» **REQUIRED ACTION 1**
From the blog comments, reproduce the passage starting with "As a reader, I" and going on through "worldphotos4 said...".
» **REQUIRED ACTION 2**
According to the blog comments, how many times had Basil Sands' files been downloaded?
» **REQUIRED ACTION 3**
Extend the blog comment thread on reader feedback and site traffic, picking up after its last line.

» **SOURCE TEXT**
-------

P.S. The Newbie's Guide To Publishing ebook sits on my desktop -- I'm just wondering when I'll get the time to read it.

Jamie Ford said...

I was one of the 2000. Plus I mentioned it to a few other writer friends...

A great resource, generously posted. Thanks again.

AstonWest said...

With a novella coming out in September, I need to learn a lot about driving traffic and the promotional train...yikes!

M. R. B. said...

I read your blog via RSS. I'm not sure how that shows up in your stats counters, or if it does.

Regarding feedback, like you said, it's unpredictable. I've had posts on technical subjects or downloads that were the no. 1 search result in Google, had huge amounts of visits or downloads, and nary a peep. I can only guess that what people were finding was working for them. I think more often people tend to comment when they find information they have a problem with.

I guess it's like public speaking. Even if nobody has any questions or comments, you can look out there (through your tracking utilities) and see that you do have an audience, and yeah, they seem to be paying attention.

As a reader, I do very little commenting because I do most of my reading through RSS, which means that I have to load a page up in my browser and fill out forms to say something. It's not really worth the effort just to say "Hey, nice work." Though I should probably say it more often, since everyone likes to be appreciated.

So: Nice work, JA Konrath. I enjoy your blog and read regularly, and it's what initially introduced me to your books. Thank you for the download too. You really impress me with how generous you are with your time and knowledge and I'm very grateful.

worldphotos4 said...

Joe, I'm the squirrel guy. You know what I'm talking about. I thought I wanted to be a writer at one time, but realized I'm a reader. I enjoy your blog, though I'm no longer trying to break-in. Good on you.

Basil Sands said...

JA,
Good point about the number comments vs. number of visitors. I have been podcasting a couple of audio thriller novels and a short story action series from my website for about 18 months. Due to the low response from listeners via comments and donations I assumed there wasn't a whole lot of listernship out there. Then Podiobooks.com switched the way their feed reports on the libsyn hosting agent and WHAMO! I suddenly discover that my files have been downloaded over 100,000 times. Only about 0.05 percent of my listeners actually commented, the rest just enjoyed the story and moved along.

I don't mind, being that they are obviously passing the word, but a bit of conversation would be nice.

Now if only I could convince an agent that the world likes my stuff...hmmm any ideas?

Basil Sands
www.basilsands.com

James Goodman, Author said...

-------

» **GIVEN INFORMATION**
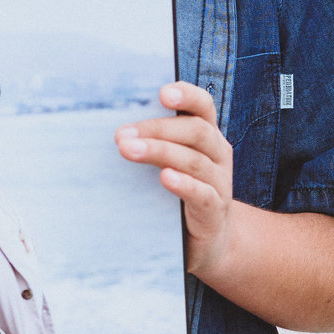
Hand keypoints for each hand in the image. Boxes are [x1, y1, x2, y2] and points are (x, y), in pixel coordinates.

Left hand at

-------

» **ANSWER BOX 1**
As a reader, I do very little commenting because I do most of my reading through RSS, which means that I have to load a page up in my browser and fill out forms to say something. It's not really worth the effort just to say "Hey, nice work." Though I should probably say it more often, since everyone likes to be appreciated.

So: Nice work, JA Konrath. I enjoy your blog and read regularly, and it's what initially introduced me to your books. Thank you for the download too. You really impress me with how generous you are with your time and knowledge and I'm very grateful.

worldphotos4 said...

» **ANSWER BOX 2**
Over 100,000 times.

» **ANSWER BOX 3**
Great post, Joe. I'm a horrible lurker. I check your blog often and read every new post, but I rarely comment. I'll try to remedy that for future offerings. :D

Robin Bayne said...

I have to agree on the "conflict" thing-- it really tends to bring out the lurkers on any blog.

Catherine J Gardner said...

I admit I am amazed that I get any comments at all.

Some good ideas here.

Fyreflixie said...

Hey there, just wanted to drop a quick thank you for the free e-book! I'm looking forward to reading it over the next little while and I anticipate it being hugely helpful.

Um, insofar as newsletters... I agree with sera phyn. If what you're sending out has substance and personality in it, it could come every week and I'd be happy to see it in my inbox to peruse while drinking a mug of tea. On the other hand, if it's just a newsletter being sent out for the sake of saying hi, well ... I don't even like when my mom calls with nothing to say, why would I want someone I don't even know in real life sending e-mails that say nothing?

Lisa said...

Good tips all. A couple that have worked for me -

Submit your blogs to admins of websites and media hosts who deal with similar topics. If one of them will link, you'll generate more traffic.

Don't over-promote your blog on forums but do make sure readers know it's available. If people think you're just there to push your own agenda, they'll shut down. If they think you're an active participant, they'll take a gander.

Make sure you enjoy what you write about. When it becomes a chore for you, it will feel like a chore to read.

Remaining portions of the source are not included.